Entrato in vigore il Trattato per la proibizione delle armi nucleari
“Ora i governi hanno a disposizione uno strumento legale efficace per realizzare il disarmo nucleare nei propri Paesi. Un passo storico che non sarebbe stato possibile senza l’impegno dei cosiddetti Paesi in via di sviluppo, tra cui proprio quelli che hanno subito negli anni i test nucleari sul proprio territorio, come le Isole Fiji, le Isole Marshall, Nauru, ma anche Kazakistan o Algeria, e che ora dicono basta”. Cosi’ Francesco Vignarca, coordinatore campagne per la Rete italiana pace e disarmo, commenta l’entrata in vigore del Trattato per la proibizione delle armi nucleari (Tpnw).
L’accordo e’ nato da un’azione della societa’ civile guidata dalla International Campaign to Abolish Nuclear Weapons (Ican), che nel 2017 si e’ aggiudicata il Premio Nobel per la pace, della quale Rete pace e disarmo e’ partner. Le Nazioni Unite si sono fatte promotrici del documento, sottoscritto finora da 86 Paesi e ratificato da 51.
A differenza dei trattati precedenti, spiega Vignarca, “il Tpnw non solo blocca la proliferazione delle armi atomiche, ma ne proibisce anche il possesso, lo sviluppo, i test, il trasporto nonche’ la minaccia ad usarle”. Per l’esperto, e’ indicativo che la Chiesa cattolica “abbia modificato la dottrina, chiarendo che possedere l’atomica costituisce peccato quanto impiegarla”. Altra novita’ rispetto al passato, continua Vignarca, e’ la priorita’ attribuita alla vita umana. “E’ stato riconosciuto che l’arma atomica non solo uccide ma annienta intere citta’, come hanno dimostrato i casi di Hiroshima e Nagasaki” sottolinea il coordinatore. “I Paesi che vogliono proporsi come un faro di civilta’ non possono fondare il loro sistema di sicurezza su un’arma che attua il genocidio. Altrimenti tra noi e i gruppi armati come l’Isis non c’e’ piu’ differenza”.
Secondo Vignarca, a dimostrare l’efficacia del Trattato Onu c’e’ il fatto che nei 90 giorni che hanno preceduto l’entrata in vigore, “il presidente Donald Trump abbia fatto pressione sugli Stati aderenti affinche’ ritirassero la firma” e che anche la Nato abbia “sollecitato i Paesi a non siglarlo”.
I Paesi infatti, se lo vorranno, potranno smantellare le proprie testate atomiche: un problema in particolare per Washington, che ne possiede svariate in basi militari in Europa e nel mondo.
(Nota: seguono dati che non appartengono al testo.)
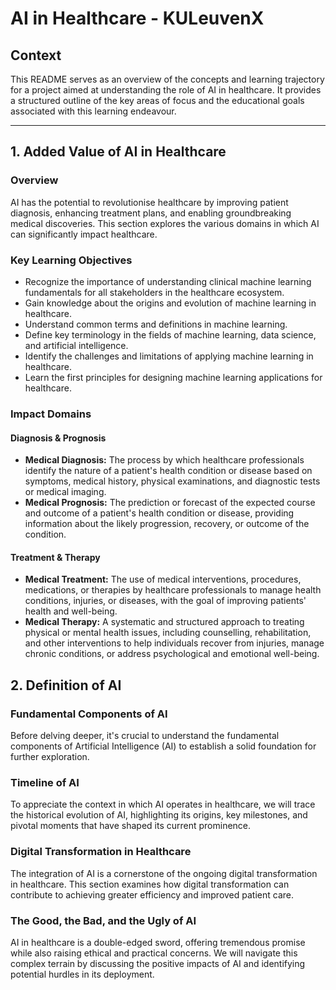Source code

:# AI in Healthcare - KULeuvenX

## Context
This README serves as an overview of the concepts and learning trajectory for a project aimed at understanding the role of AI in healthcare. It provides a structured outline of the key areas of focus and the educational goals associated with this learning endeavour.

---


## 1. Added Value of AI in Healthcare

### Overview
AI has the potential to revolutionise healthcare by improving patient diagnosis, enhancing treatment plans, and enabling groundbreaking medical discoveries. This section explores the various domains in which AI can significantly impact healthcare.

### Key Learning Objectives
- Recognize the importance of understanding clinical machine learning fundamentals for all stakeholders in the healthcare ecosystem.
- Gain knowledge about the origins and evolution of machine learning in healthcare.
- Understand common terms and definitions in machine learning.
- Define key terminology in the fields of machine learning, data science, and artificial intelligence.
- Identify the challenges and limitations of applying machine learning in healthcare.
- Learn the first principles for designing machine learning applications for healthcare.

### Impact Domains

#### Diagnosis & Prognosis
- **Medical Diagnosis:** The process by which healthcare professionals identify the nature of a patient's health condition or disease based on symptoms, medical history, physical examinations, and diagnostic tests or medical imaging.
- **Medical Prognosis:** The prediction or forecast of the expected course and outcome of a patient's health condition or disease, providing information about the likely progression, recovery, or outcome of the condition.

#### Treatment & Therapy
- **Medical Treatment:** The use of medical interventions, procedures, medications, or therapies by healthcare professionals to manage health conditions, injuries, or diseases, with the goal of improving patients' health and well-being.
- **Medical Therapy:** A systematic and structured approach to treating physical or mental health issues, including counselling, rehabilitation, and other interventions to help individuals recover from injuries, manage chronic conditions, or address psychological and emotional well-being.



## 2. Definition of AI

### Fundamental Components of AI
Before delving deeper, it's crucial to understand the fundamental components of Artificial Intelligence (AI) to establish a solid foundation for further exploration.

### Timeline of AI
To appreciate the context in which AI operates in healthcare, we will trace the historical evolution of AI, highlighting its origins, key milestones, and pivotal moments that have shaped its current prominence.

### Digital Transformation in Healthcare
The integration of AI is a cornerstone of the ongoing digital transformation in healthcare. This section examines how digital transformation can contribute to achieving greater efficiency and improved patient care.

### The Good, the Bad, and the Ugly of AI
AI in healthcare is a double-edged sword, offering tremendous promise while also raising ethical and practical concerns. We will navigate this complex terrain by discussing the positive impacts of AI and identifying potential hurdles in its deployment.
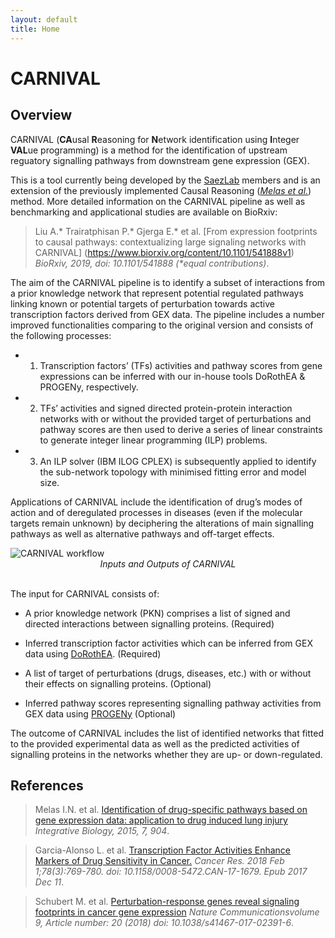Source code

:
 ```yaml
---
layout: default
title: Home
---
```



# CARNIVAL

## Overview

CARNIVAL (**CA**usal **R**easoning for **N**etwork identification using **I**nteger **VAL**ue programming) is a method for the identification of upstream reguatory signalling pathways from downstream gene expression (GEX).

This is a tool currently being developed by the [SaezLab](http://saezlab.org/) members and is an extension of the previously implemented Causal Reasoning ([*Melas et al.*](http://pubs.rsc.org/en/content/articlehtml/2015/ib/c4ib00294f)) method. More detailed information on the CARNIVAL pipeline as well as benchmarking and applicational studies are available on BioRxiv:

> Liu A.* Trairatphisan P.* Gjerga E.* et al. [From expression footprints to causal pathways: contextualizing large signaling networks with CARNIVAL] (https://www.biorxiv.org/content/10.1101/541888v1) _BioRxiv, 2019, doi: 10.1101/541888 (*equal contributions)_.

The aim of the CARNIVAL pipeline is to identify a subset of interactions from a prior knowledge network that represent potential regulated pathways linking known or potential targets of perturbation towards active transcription factors derived from GEX data. The pipeline includes a number improved functionalities comparing to the original version and consists of the following processes: 

 * 1) Transcription factors’ (TFs) activities and pathway scores from gene expressions can be inferred with our in-house tools DoRothEA & PROGENy, respectively. 

 * 2) TFs’ activities and signed directed protein-protein interaction networks with or without the provided target of perturbations and pathway scores are then used to derive a series of linear constraints to generate integer linear programming (ILP) problems. 

 * 3) An ILP solver (IBM ILOG CPLEX) is subsequently applied to identify the sub-network topology with minimised fitting error and model size.

Applications of CARNIVAL include the identification of drug’s modes of action and of deregulated processes in diseases (even if the molecular targets remain unknown) by deciphering the alterations of main signalling pathways as well as alternative pathways and off-target effects.

<img src="/CARNIVAL/public/CARNIVAL_Workflow_Dec2018.png" alt="CARNIVAL workflow">

<center><i>Inputs and Outputs of CARNIVAL</i></center>
<br>

The input for CARNIVAL consists of:

 * A prior knowledge network (PKN) comprises a list of signed and directed interactions between signalling proteins. (Required)

 * Inferred transcription factor activities which can be inferred from GEX data using [DoRothEA](https://github.com/saezlab/DoRothEA). (Required)
 
 * A list of target of perturbations (drugs, diseases, etc.) with or without their effects on signalling proteins. (Optional) 
 
 * Inferred pathway scores representing signalling pathway activities from GEX data using [PROGENy](https://github.com/saezlab/progeny) (Optional)

The outcome of CARNIVAL includes the list of identified networks that fitted to the provided experimental data as well as the predicted activities of signalling proteins in the networks whether they are up- or down-regulated.

## References

> Melas I.N. et al. [Identification of drug-specific pathways based on gene expression data: application to drug induced lung injury](http://pubs.rsc.org/en/content/articlehtml/2015/ib/c4ib00294f) _Integrative Biology, 2015, 7, 904_.

> Garcia-Alonso L. et al. [Transcription Factor Activities Enhance Markers of Drug Sensitivity in Cancer.](http://cancerres.aacrjournals.org/content/78/3/769.full) _Cancer Res. 2018 Feb 1;78(3):769-780. doi: 10.1158/0008-5472.CAN-17-1679. Epub 2017 Dec 11_.

> Schubert M. et al. [Perturbation-response genes reveal signaling footprints in cancer gene expression](https://www.nature.com/articles/s41467-017-02391-6) _Nature Communicationsvolume 9, Article number: 20 (2018) doi: 10.1038/s41467-017-02391-6_.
Anche gli apparati bellici dell’Alleanza atlantica potrebbero subire variazioni. “E infatti l’Italia ha deciso di non firmare” continua Vignarca, pensando alle testate americane nelle basi di Aviano e Ghedi (rispettivamente in Friuli Venezia Giulia e in Lombardia); un rifiuto, questo, che per coloro che vogliono un mondo senza atomica “e’ una delusione”.
La Rete ha lanciato la campagna ‘Italia ripensaci‘. “All’attuale governo – spiega il coordinatore – chiediamo di resistere alle pressioni esterne insieme a quei Paesi che si trovano nella nostra stessa situazione, come Germania e Belgio”. Un passo difficile, secondo Vignarca, ma che puo’ essere preceduto intanto da “quel capitolo del trattato che prevede piani per sostenere le vittime delle armi nucleari, come ad esempio i tanti bambini che ancora vengono alla luce con malformazioni e problemi di salute nei Paesi in cui sono stati eseguiti dei test”. L’ultimo appello riguarda la prima riunione del Tpnw, nel gennaio 2022: “L’Italia dovrebbe partecipare almeno come osservatore”.